Are Firearms Prohibited at Federal Facilities?


During the holidays, I spent a few days in the great state of Arizona visiting the Grand Canyon. I was awed by the majestic grandeur of the Grand Canyon from when the rays of sunlight first washed over the canyon walls:

to when the last embers of sunlight vanished into the night sky:

But, nothing intrigued me more than the prominent warning decal citing the US Code.

The decal reads as follows:

Warning: Firearms Prohibited
Federal law prohibits the possession of a firearm or other dangerous weapon in this Federal facility unless specifically authorized. 18 USC 930(a) possession violations are subject to fine and/or imprisonment up to one year, while 18 USC 930(b) possession violations with an intent to commit a crime are punishable by a fine and imprisonment up to five years.

While the imposing no-firearms symbol appears quite resolute, the language contained in the decal is not as firm. After all, who is “specifically authorized” to possess firearms while visiting federal facilities? Now that I’ve returned to the land of internet connectivity, let’s take a look at 18 USC 930, which is entitled Possession of firearms and dangerous weapons in Federal facilities.

18 USC 930(a) states that “Except as provided in subsection (d), whoever knowingly possesses or causes to be present a firearm or other dangerous weapon in a Federal facility (other than a Federal court facility), or attempts to do so, shall be fined under this title or imprisoned not more than 1 year, or both.”

Now, onto the all-important “except as provided” subsection. Subsection (d) lists three exceptions during which subsection (a) is inapplicable. The first one concerns federal, state and municipal law enforcement officials. The second exemption applies to federal officials and members of the Armed Forces. The last exemption applies to the rest of us: “Subsection (a) shall not apply to…the lawful carrying of firearms or other dangerous weapons in a Federal facility incident to hunting or other lawful purposes.”

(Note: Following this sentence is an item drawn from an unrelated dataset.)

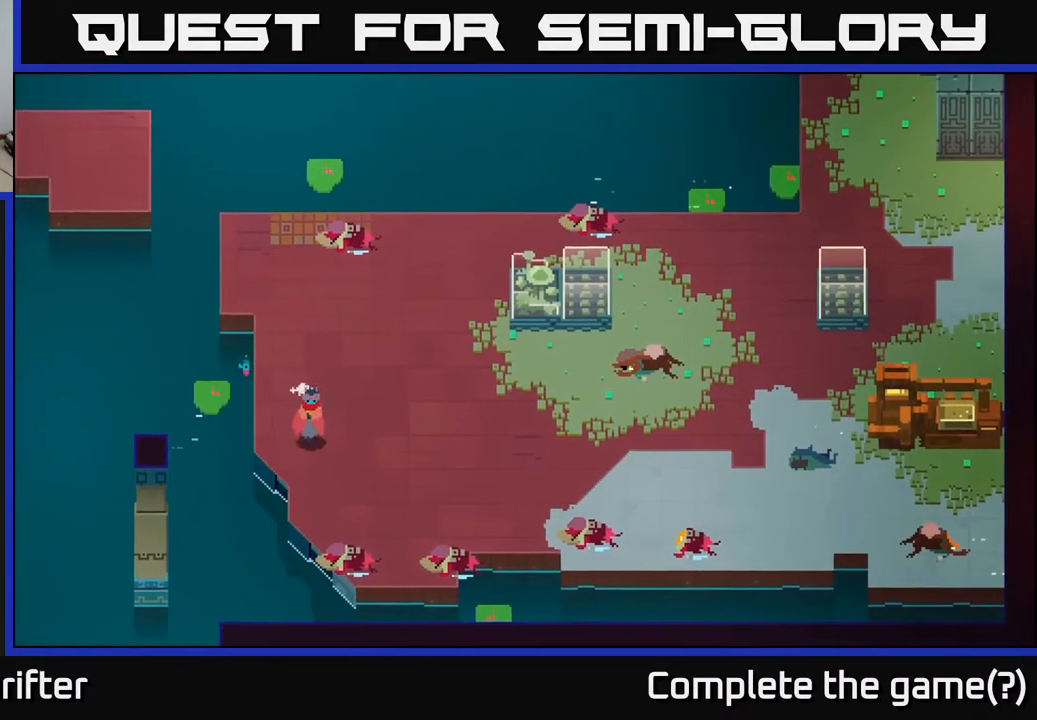
{"buttons": [], "left_stick": "down", "right_stick": "down", "events": [[33, "left_stick", "down-right"], [133, "right_stick", "down"], [217, "left_stick", "down"]]}
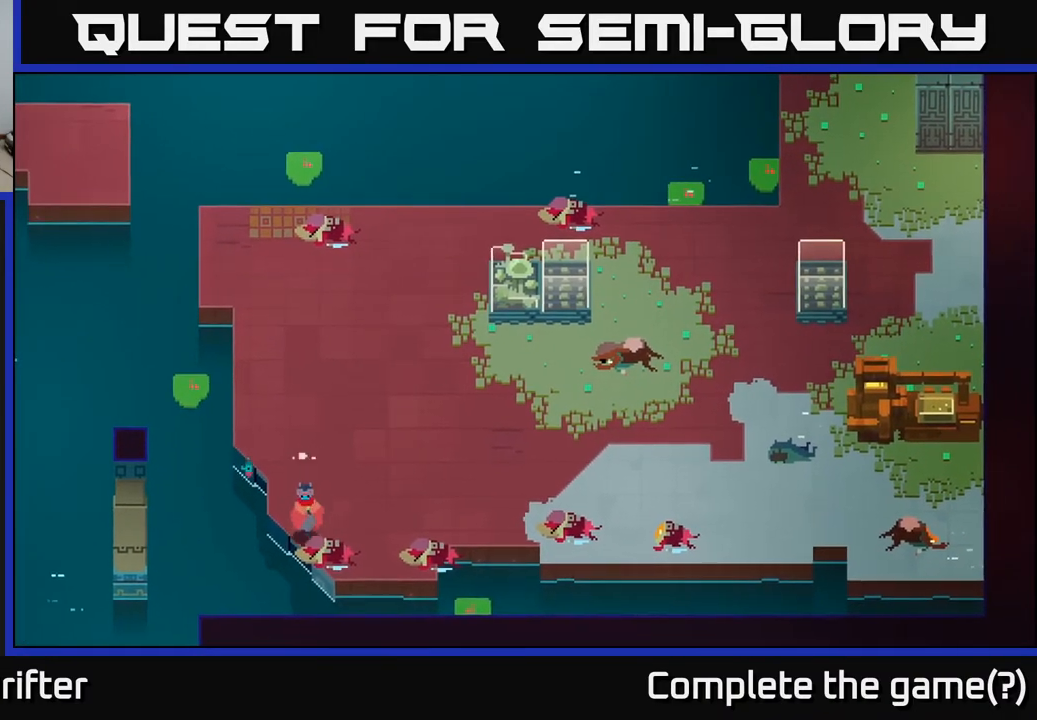
{"buttons": [], "left_stick": "center", "right_stick": "down", "events": [[50, "left_stick", "down-left"], [233, "left_stick", "center"]]}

Whether that exception is read narrowly or broadly by the courts is untested, and being a test case requires some constitutional fortitude.

Additional Resources:

  • Gun Regulations in the National Parks. From the National Park Service.
  • United States v. De La Cruz-Bancroft. New Mexico District Court reversed magistrate judge’s dismissal of 18 U.S.C. § 930(a) information for further fact finding to determine whether defendant’s purpose for bringing a firearm to the federal facility qualified for the 18 USC § 930(d)(3) exception. (D. N.M. 2010).